Burberry customers are greeted by a chatbot on its Facebook messenger site; H&M communicates with customers via messaging app Kik, which uses a bot; and a number of retailers’ ecommerce platforms guide shoppers through the browsing process using AI-driven microsites backed up by a chatbot agent.

For example, Shop Direct (multi-brand online retailer) takes it a step further and is collaborating with IBM Watson in order to create AI chatbot able to exercise sentiment analysis to disclose shopper's mood, on the grounds of message tone and word usage. Such an approach is aimed to help customer service support to free its workforce from recurring duties and focusing directly on interactions that do help customers.

We see a growing number of companies are gaining insight on developing fashion bots acting as virtual assistants for efficient visual search. 

Intelligent recommendations



Since not long after 
ecommerce began to take off, retailers have been offering suggestions to shoppers based on previous purchases. AI takes this to another level.

Using AI to process a variety of data about the customer, from the usual characteristics such as height and weight to more specific details such as where in the world they’re off to, North Face offers shoppers gear customised for each trip.

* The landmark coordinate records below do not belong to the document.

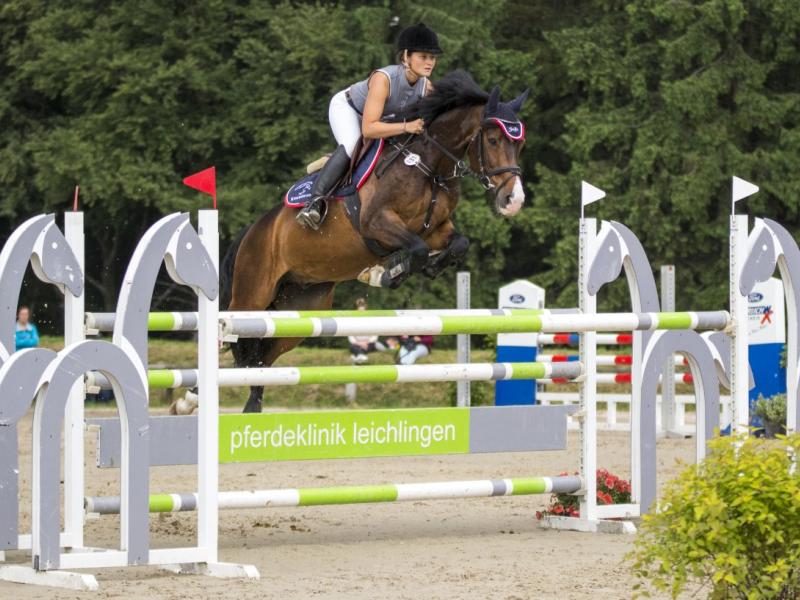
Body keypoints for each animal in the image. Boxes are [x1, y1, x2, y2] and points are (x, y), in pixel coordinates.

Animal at [222, 70, 532, 412]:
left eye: (520, 145)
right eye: (492, 140)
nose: (514, 200)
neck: (428, 165)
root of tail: (252, 230)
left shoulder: (436, 228)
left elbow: (456, 244)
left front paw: (414, 268)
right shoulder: (376, 223)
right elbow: (417, 249)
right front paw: (384, 273)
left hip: (300, 307)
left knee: (261, 360)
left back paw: (251, 409)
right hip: (253, 296)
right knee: (238, 340)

North Face is using IBM's Watson AI to make intelligent recommendations to shoppers.

Image recognition to detect trend

Several companies these days are trying to use AI for predicting future fashion trends. One o them is Amazon. 

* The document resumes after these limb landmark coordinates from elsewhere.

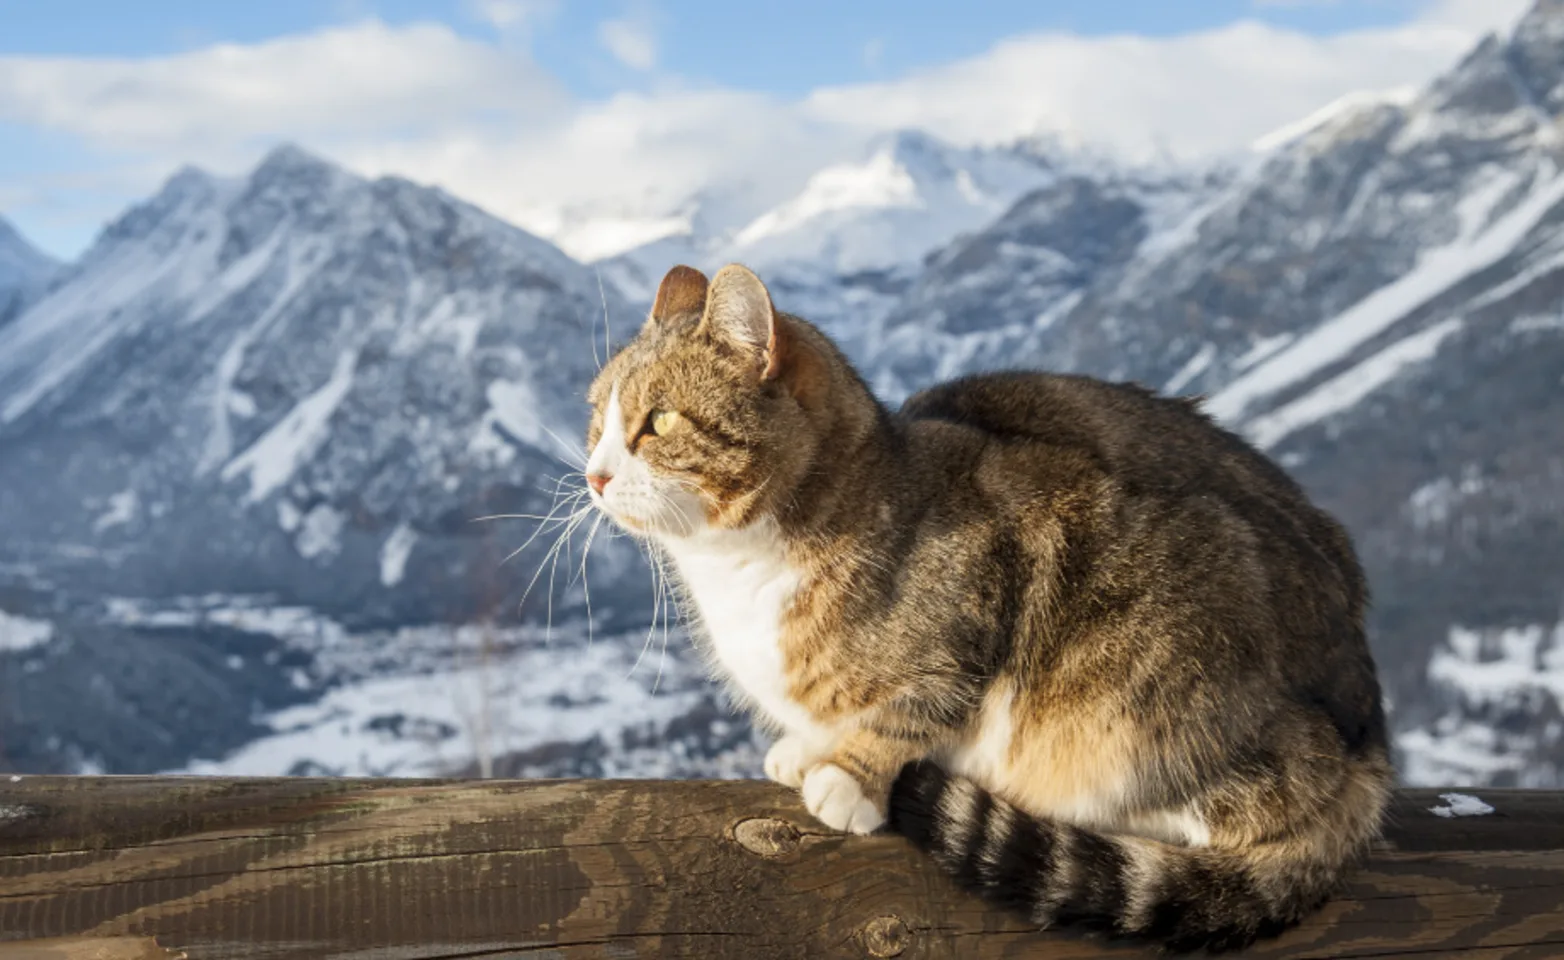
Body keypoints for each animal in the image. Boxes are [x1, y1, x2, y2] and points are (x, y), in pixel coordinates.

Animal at [581, 262, 1388, 956]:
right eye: (598, 418)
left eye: (658, 422)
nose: (592, 474)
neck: (742, 572)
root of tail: (1367, 742)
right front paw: (809, 747)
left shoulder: (1007, 560)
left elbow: (918, 707)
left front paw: (850, 774)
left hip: (1156, 671)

Seems like that Amazon has turned focus toward fashion. The company has recently announced quite a few new fashion-related initiatives, among them fashion service, new brands and more. Amazon has also been employing its AI and machine learning together with fashion.

In an effort to personalize the online clothes shopping experience to the maximum extent, Amazon launched own in-house clothing line, Prime Wardrobe (service bringing the fitting room to your), built Echo Look (hands-free camera and style assistant) during the past few years.

The e-commerce conglomerate has quietly revealed a radical new algorithmic approach to fashion, aimed at spotting fashion trends and, eventually, shaping them. The new system will analyze posts in social media with limited information they offer (like clothing tags or labels) in order to determine what is fashionable just now or will be soon. Having obtained the data and analysis, new Amazon’s AI fashion designer theoretically would be capable of pushing more fashionable apparel brands to the front of its giantlike e-commerce marketplace.

MIT Technology Review surveyed scientists and found out they are pretty skeptical of Amazon’s AI’s ability to divine fashion trends whenever in the measurable future. According to scientists, human clothing designers should still handle the bulk of the responsibility, though being assisted by fashion AI if need be. 
So, Amazon is hungry for its share of the apparel market and its latest development—an AI fashion designer—could accelerate its dominance in the sector.

Amazon isn’t the only one working in developing fashion AI systems able to predict style trends. Scientists at the National University of Taiwan built an AI system able to comb through images and identify and classify styles accurately and then anticipate what will be fashionable in the following season.


Lots of companies are heavily diving into AI lately, assuming that advanced AI algorithm can be the new answer to enhance efficiency and accuracy for personalization in fashion ecommerce. 
As leading brands set the tone with the use of AI, we would expect consumers to grow accustomed to these features overtime and for the field to grow increasingly competitive as AI is more widely implemented.